(Material for the task)

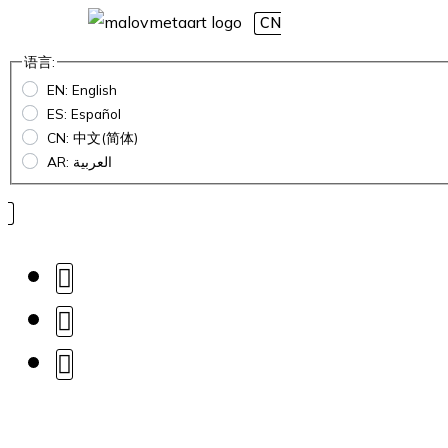
CN
语言:
EN: English
ES: Español
CN: 中文(简体)
AR: العربية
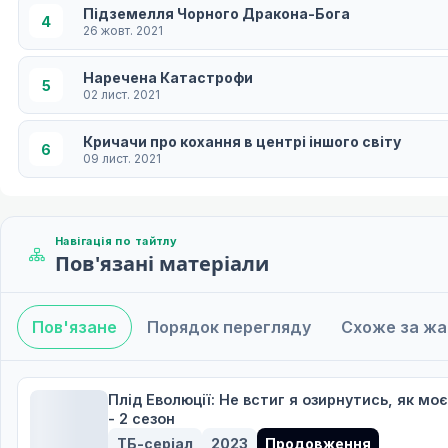
Підземелля Чорного Дракона-Бога
4
26 жовт. 2021
Наречена Катастрофи
5
02 лист. 2021
Кричачи про кохання в центрі іншого світу
6
09 лист. 2021
З'являється Лулун!
7
16 лист. 2021
Навігація по тайтлу
Пов'язані матеріали
Прекрасна Валькірія
8
23 лист. 2021
Пов'язане
Порядок перегляду
Схоже за ж
Чорна кішка Оліга
9
30 лист. 2021
Повзуча імперія кайзера
Плід Еволюції: Не встиг я озирнутись, як мо
10
07 груд. 2021
- 2 сезон
ТБ-серіал
2023
Продовження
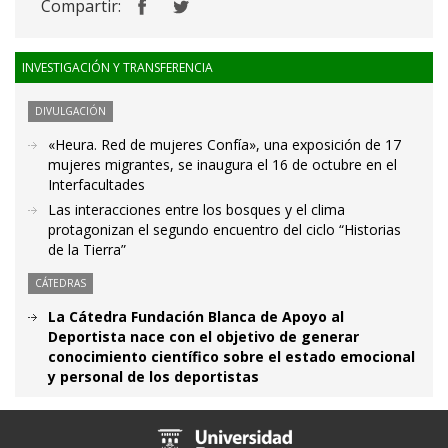
Compartir:
INVESTIGACIÓN Y TRANSFERENCIA
DIVULGACIÓN
«Heura. Red de mujeres Confía», una exposición de 17
mujeres migrantes, se inaugura el 16 de octubre en el
Interfacultades
Las interacciones entre los bosques y el clima
protagonizan el segundo encuentro del ciclo “Historias
de la Tierra”
CÁTEDRAS
La Cátedra Fundación Blanca de Apoyo al
Deportista nace con el objetivo de generar
conocimiento científico sobre el estado emocional
y personal de los deportistas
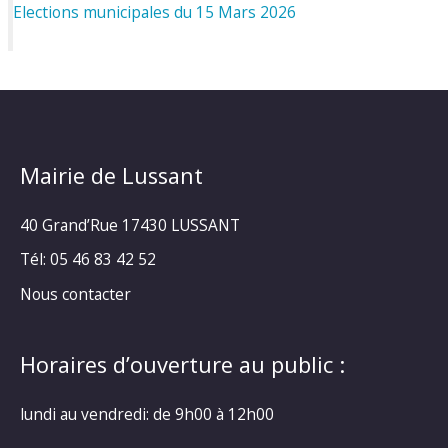
Elections municipales du 15 Mars 2026
Mairie de Lussant
40 Grand’Rue
17430 LUSSANT
Tél: 05 46 83 42 52
Nous contacter
Horaires d’ouverture au public :
lundi au vendredi: de 9h00 à 12h00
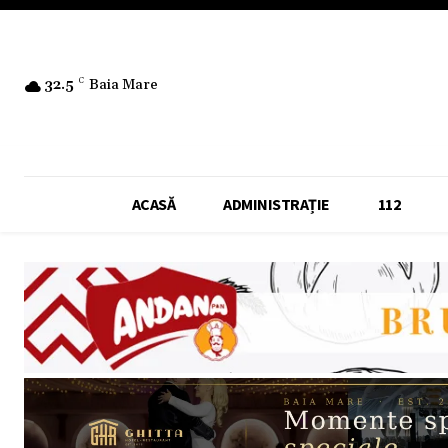
32.5
C
Baia Mare
ACASĂ
ADMINISTRAȚIE
112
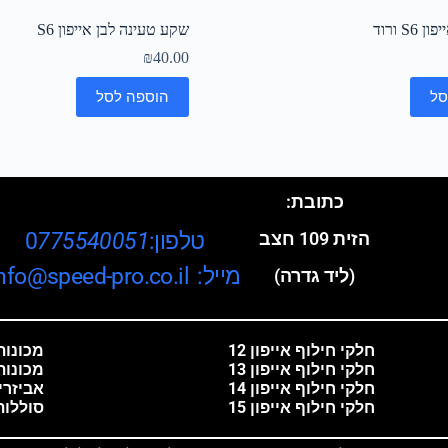
S ורוד
שקע טעינה לבן אייפון S6
₪
40.00
סל
הוספה לסל
כתובת:
טלפון:0
775540051
הזית 109 חצב
מייל: info@speed-pro.co.il
(ליד גדרה)
חלקי חילוף אייפון 12
מכונות 
חלקי חילוף אייפון 13
מכונות
חלקי חילוף אייפון 14
אביזרי
חלקי חילוף אייפון 15
סוללות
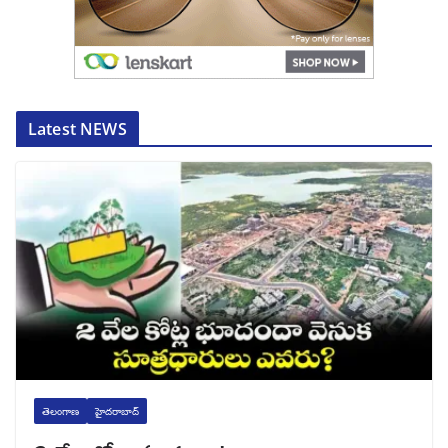
Latest NEWS
తెలంగాణ
హైదరాబాద్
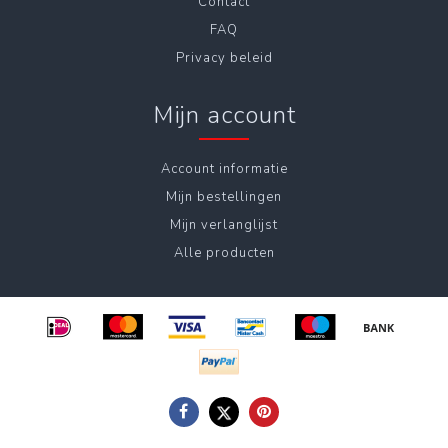
Contact
FAQ
Privacy beleid
Mijn account
Account informatie
Mijn bestellingen
Mijn verlanglijst
Alle producten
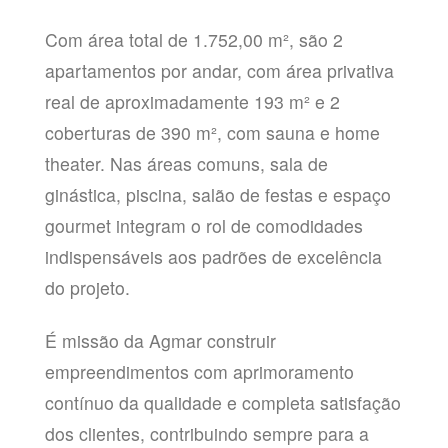
Com área total de 1.752,00 m², são 2
apartamentos por andar, com área privativa
real de aproximadamente 193 m² e 2
coberturas de 390 m², com sauna e home
theater. Nas áreas comuns, sala de
ginástica, piscina, salão de festas e espaço
gourmet integram o rol de comodidades
indispensáveis aos padrões de excelência
do projeto.
É missão da Agmar construir
empreendimentos com aprimoramento
contínuo da qualidade e completa satisfação
dos clientes, contribuindo sempre para a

(End Material for the task)

▶ **What to produce**
Rewrite every item with "Mijn verlanglijst" renamed to "Mijn wensenlijst", leaving the rest untouched. Leave out the pictures.

▶ **The answer**
CN
语言:
EN: English
ES: Español
CN: 中文(简体)
AR: العربية
Підземелля Чорного Дракона-Бога
4
26 жовт. 2021
Наречена Катастрофи
5
02 лист. 2021
Кричачи про кохання в центрі іншого світу
6
09 лист. 2021
З'являється Лулун!
7
16 лист. 2021
Навігація по тайтлу
Пов'язані матеріали
Прекрасна Валькірія
8
23 лист. 2021
Пов'язане
Порядок перегляду
Схоже за ж
Чорна кішка Оліга
9
30 лист. 2021
Повзуча імперія кайзера
Плід Еволюції: Не встиг я озирнутись, як мо
10
07 груд. 2021
- 2 сезон
ТБ-серіал
2023
Продовження
Compartir:
INVESTIGACIÓN Y TRANSFERENCIA
DIVULGACIÓN
«Heura. Red de mujeres Confía», una exposición de 17
mujeres migrantes, se inaugura el 16 de octubre en el
Interfacultades
Las interacciones entre los bosques y el clima
protagonizan el segundo encuentro del ciclo “Historias
de la Tierra”
CÁTEDRAS
La Cátedra Fundación Blanca de Apoyo al
Deportista nace con el objetivo de generar
conocimiento científico sobre el estado emocional
y personal de los deportistas
Elections municipales du 15 Mars 2026
Mairie de Lussant
40 Grand’Rue
17430 LUSSANT
Tél: 05 46 83 42 52
Nous contacter
Horaires d’ouverture au public :
lundi au vendredi: de 9h00 à 12h00
32.5
C
Baia Mare
ACASĂ
ADMINISTRAȚIE
112
S ורוד
שקע טעינה לבן אייפון S6
₪
40.00
סל
הוספה לסל
כתובת:
טלפון:0
775540051
הזית 109 חצב
מייל: info@speed-pro.co.il
(ליד גדרה)
חלקי חילוף אייפון 12
מכונות 
חלקי חילוף אייפון 13
מכונות
חלקי חילוף אייפון 14
אביזרי
חלקי חילוף אייפון 15
סוללות
Latest NEWS
తెలంగాణ
హైదరాబాద్
Contact
FAQ
Privacy beleid
Mijn account
Account informatie
Mijn bestellingen
Mijn wensenlijst
Alle producten
Com área total de 1.752,00 m², são 2
apartamentos por andar, com área privativa
real de aproximadamente 193 m² e 2
coberturas de 390 m², com sauna e home
theater. Nas áreas comuns, sala de
ginástica, piscina, salão de festas e espaço
gourmet integram o rol de comodidades
indispensáveis aos padrões de excelência
do projeto.
É missão da Agmar construir
empreendimentos com aprimoramento
contínuo da qualidade e completa satisfação
dos clientes, contribuindo sempre para a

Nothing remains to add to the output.